Remissione in bonis: cosa succede in caso di presentazione tardiva della Comunicazione

Chi vuole beneficiare del Superbonus e dei bonus edilizi diversi da quest’ultimo può scegliere alternativamente di beneficiare della detrazione in sede di elaborazione della dichiarazione dei redditi oppure optare per lo sconto in fattura o la cessione del credito.

La Comunicazione di queste ultime deve essere trasmessa all’Agenzia delle Entrate entro il 16 marzo dell’anno successivo al sostenimento della spesa che dà diritto allo sgravio fiscale. Per la cessione delle rate di detrazione successive, tale Comunicazione è da effettuarsi entro il 16 marzo dell’anno di scadenza del termine ordinario di presentazione della dichiarazione dei redditi in cui avrebbe dovuto essere indicata la prima rata ceduta non utilizzata in detrazione.

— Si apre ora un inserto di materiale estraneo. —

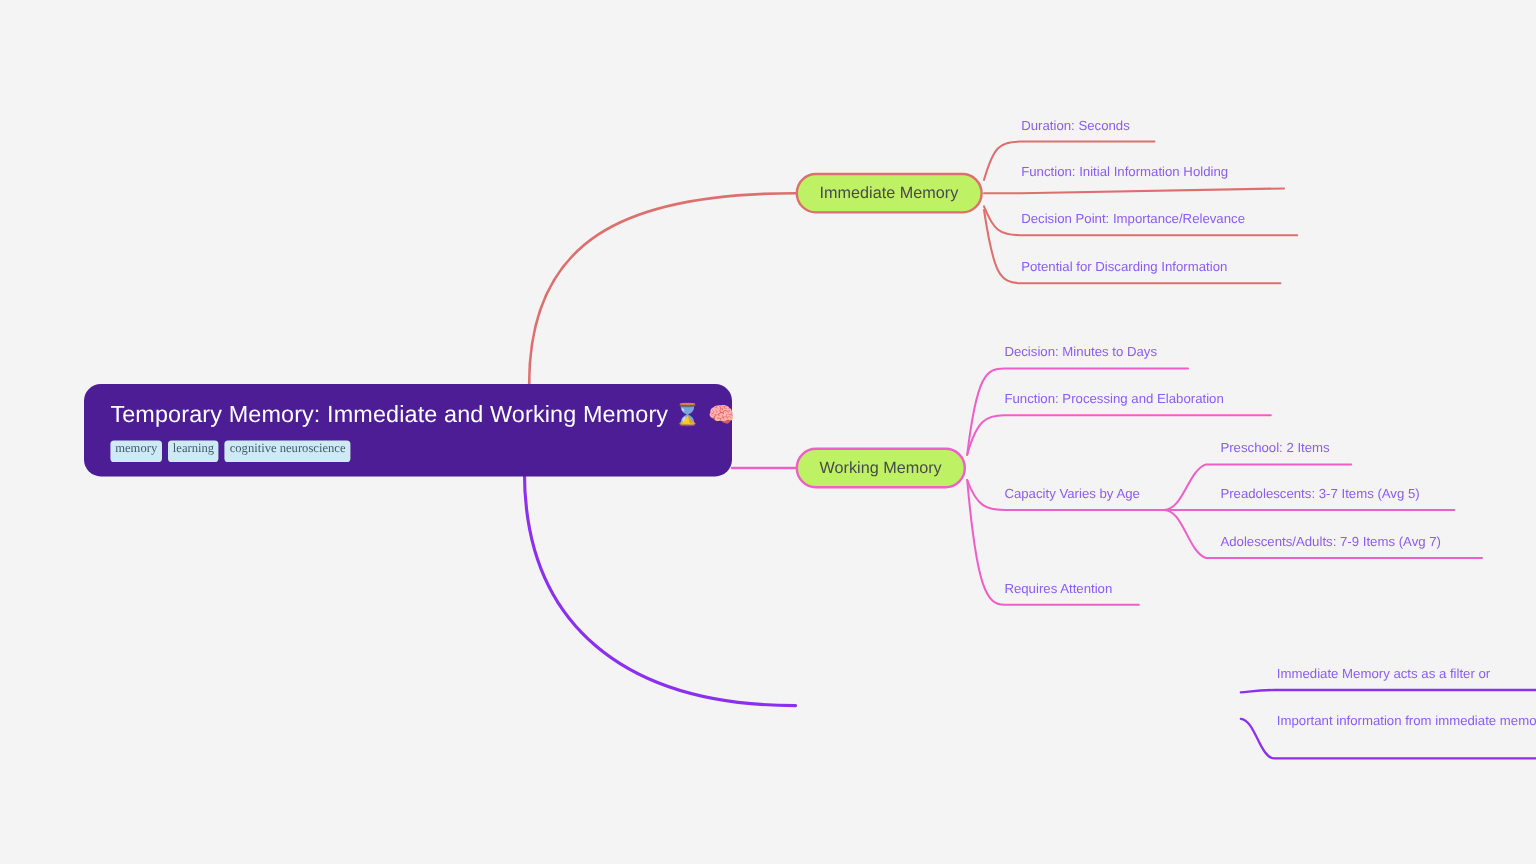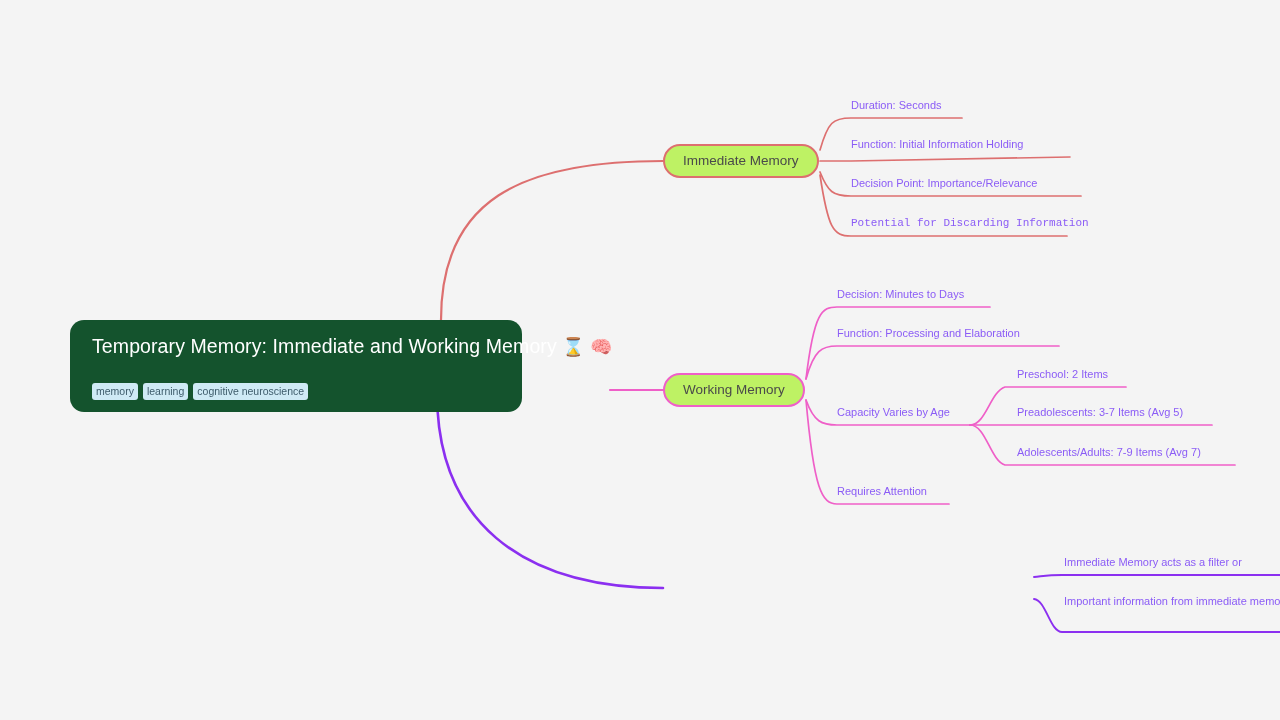--- a/index.html
+++ b/index.html
@@ -26,40 +26,41 @@
     width: 1280px;
     height: 720px;
     pointer-events: none;
   }
 
   
   .root-node {
     position: absolute;
     left: 70px;
     top: 320px;
-    width: 452px;
+    width: 540px;
     box-sizing: border-box;
-    background: #14532d;
+    background: #4c1d95;
     border-radius: 14px;
     padding: 14px 22px 12px 22px;
     z-index: 5;
   }
   .root-title {
     color: #ffffff;
     font-size: 19.5px;
     font-weight: 400;
     letter-spacing: 0.1px;
     line-height: 1.25;
     white-space: nowrap;
   }
   .root-emoji { font-size: 18px; }
   .root-tags {
-    margin-top: 24px;
+    margin-top: 9px;
     display: flex;
     gap: 5px;
+    font-family: Liberation Serif, serif;
   }
   .tag {
     background: #cfeaf5;
     color: #3e5c6b;
     font-size: 10.5px;
     line-height: 1;
     padding: 3px 4px 4px 4px;
     border-radius: 3px;
     white-space: nowrap;
   }
@@ -141,21 +142,21 @@
 
   <div class="leaf" style="left:851px; top:98px;">
     <span>Duration: Seconds</span>
   </div>
   <div class="leaf" style="left:851px; top:176px;">
     <span>Decision Point: Importance/Relevance</span>
   </div>
   <div class="leaf" style="left:851px; top:137px;">
     <span>Function: Initial Information Holding</span>
   </div>
-  <div class="leaf" style="left:851px; top:216px;font-family:Liberation Mono, monospace;">
+  <div class="leaf" style="left:851px; top:216px;">
     <span>Potential for Discarding Information</span>
   </div>
 
   <div class="pill" style="left:663px; top:373px; border-color:#ef5fc8;">
     <span>Working Memory</span>
   </div>
 
   <div class="leaf" style="left:837px; top:287px;">
     <span>Decision: Minutes to Days</span>
   </div>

Per le spese sostenute nel 2022 e per le rate residue non fruite relative alle spese sostenute nel 2020 e nel 2021 tale termine è stato posticipato al 31 marzo 2023.

Cosa accade dopo tale data?

Secondo le indicazioni contenute nella circolare 33/E del 6 ottobre 2022, in presenza di determinate condizioni, è comunque consentito trasmettere la Comunicazione anche successivamente al termine di scadenza sopra indicato, attraverso l’istituto della remissione in bonis.

Grazie ad esso i contribuenti possono sanare il tardivo o omesso invio della Comunicazione che dà accesso ai benefici fiscali o ai regimi opzionali entro il termine di presentazione della prima dichiarazione utile, laddove:

  • sussistano tutti i requisiti sostanziali richiesti dalle norme di riferimento alla data della scadenza ordinaria del 31 marzo 2023;
  • abbiano tenuto un comportamento coerente con l’esercizio dell’opzione, in particolare, nelle ipotesi in cui tale esercizio risulti da un accordo o da una fattura precedenti al termine di scadenza per l’invio della comunicazione;
  • non siano già state poste in essere attività di controllo in ordine alla spettanza del beneficio fiscale che si intende cedere o acquisire sotto forma di sconto sul corrispettivo;
  • sia versata la misura minima della sanzione prevista di 250 euro.

Se i presupposti sopra citati sussistono, l’invio della Comunicazione è consentito entro il termine di presentazione della prima dichiarazione utile ovvero 30 novembre 2023.

Tali condizioni sono sempre applicabili?

Relativamente alle sole spese sostenute nell’anno di imposta 2022 è possibile beneficiare della remissione in bonis anche in presenza di un contratto di cessione stipulato in data successiva al 31 marzo 2023. L’opportunità riguarda solo i casi in cui il cessionario è un soggetto qualificato, ossia una banca, una società appartenente a gruppi bancari, un intermediario finanziario o una compagnia di assicurazione: questa condizione è ammessa purché il contribuente inadempiente, nei termini ordinari, possieda tutti i restanti requisiti sostanziali per usufruire della disciplina agevolativa di riferimento al 31/03/2023.

Differentemente, nei casi in cui invece il cessionario sia un soggetto diverso da quelli sopra citati, ossia un privato o un’impresa non finanziaria, il termine per la stipula del contratto di cessione rimane fermo al 31 marzo 2023.

Come avviene il versamento della sanzione?

Il versamento della sanzione, come indicato nella risoluzione 58 dell’11 ottobre 2022, deve avvenire tramite il modello F24 ELIDE. Tale pagamento dà la possibilità di effettuare la compensazione con crediti eventualmente disponibili.

Con riferimento alla compilazione, la stessa dovrà contenere le seguenti informazioni:

  • Nella sezione ‘CONTRIBUENTE’ devono essere indicati il codice fiscale e i dati anagrafici del soggetto titolare della detrazione. In caso di lavori eseguiti sulle parti comuni condominiali, i dati da indicare devono essere quelli del condomino incaricato della comunicazione.
  • Nella sezione ‘ERARIO ED ALTRO’ devono essere indicati:
  • Nel campo ‘tipo’, la lettera R;
  • Nel campo ‘codice’, il codice tributo 8114;
  • Nel campo ‘anno di riferimento’, l’anno in cui è stata sostenuta la spesa oggetto della comunicazione.

La sanzione minima deve essere versata per ogni singola Comunicazione tardiva o omessa da sanare.